What you should do » Every record below is to be copied exactly, with its images omitted.

************

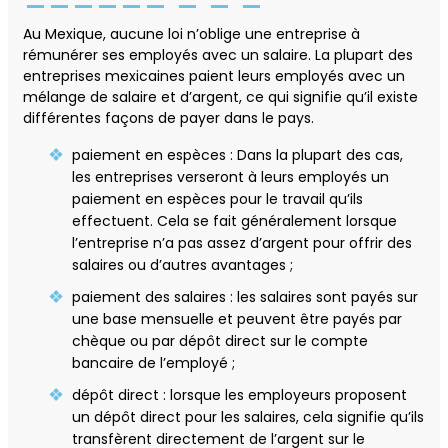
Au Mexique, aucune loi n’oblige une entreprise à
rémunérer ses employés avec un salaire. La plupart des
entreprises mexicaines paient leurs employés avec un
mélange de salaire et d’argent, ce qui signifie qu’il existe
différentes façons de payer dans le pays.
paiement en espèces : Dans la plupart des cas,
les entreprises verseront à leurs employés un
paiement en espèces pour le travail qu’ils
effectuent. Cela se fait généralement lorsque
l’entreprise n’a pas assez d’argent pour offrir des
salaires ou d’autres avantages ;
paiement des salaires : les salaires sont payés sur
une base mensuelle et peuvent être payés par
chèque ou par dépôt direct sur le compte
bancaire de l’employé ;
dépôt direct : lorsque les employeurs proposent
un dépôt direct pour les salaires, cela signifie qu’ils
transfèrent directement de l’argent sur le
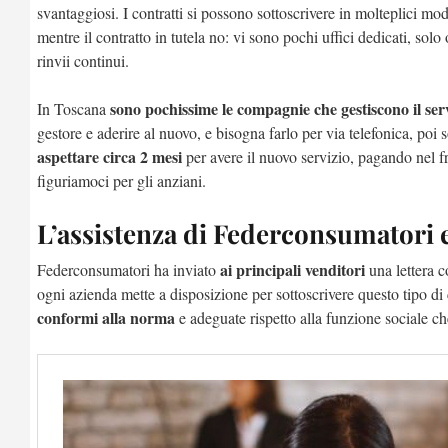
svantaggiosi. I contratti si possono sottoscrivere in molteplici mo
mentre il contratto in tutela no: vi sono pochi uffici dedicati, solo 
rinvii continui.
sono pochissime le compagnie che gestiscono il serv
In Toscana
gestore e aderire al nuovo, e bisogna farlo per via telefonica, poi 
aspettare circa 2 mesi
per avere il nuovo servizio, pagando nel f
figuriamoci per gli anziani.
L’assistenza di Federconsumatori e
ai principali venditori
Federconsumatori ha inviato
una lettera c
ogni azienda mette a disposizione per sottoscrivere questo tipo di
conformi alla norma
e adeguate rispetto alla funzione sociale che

************

Answer to the exercise »
Au Mexique, aucune loi n’oblige une entreprise à
rémunérer ses employés avec un salaire. La plupart des
entreprises mexicaines paient leurs employés avec un
mélange de salaire et d’argent, ce qui signifie qu’il existe
différentes façons de payer dans le pays.
paiement en espèces : Dans la plupart des cas,
les entreprises verseront à leurs employés un
paiement en espèces pour le travail qu’ils
effectuent. Cela se fait généralement lorsque
l’entreprise n’a pas assez d’argent pour offrir des
salaires ou d’autres avantages ;
paiement des salaires : les salaires sont payés sur
une base mensuelle et peuvent être payés par
chèque ou par dépôt direct sur le compte
bancaire de l’employé ;
dépôt direct : lorsque les employeurs proposent
un dépôt direct pour les salaires, cela signifie qu’ils
transfèrent directement de l’argent sur le
svantaggiosi. I contratti si possono sottoscrivere in molteplici mo
mentre il contratto in tutela no: vi sono pochi uffici dedicati, solo 
rinvii continui.
sono pochissime le compagnie che gestiscono il serv
In Toscana
gestore e aderire al nuovo, e bisogna farlo per via telefonica, poi 
aspettare circa 2 mesi
per avere il nuovo servizio, pagando nel f
figuriamoci per gli anziani.
L’assistenza di Federconsumatori e
ai principali venditori
Federconsumatori ha inviato
una lettera c
ogni azienda mette a disposizione per sottoscrivere questo tipo di
conformi alla norma
e adeguate rispetto alla funzione sociale che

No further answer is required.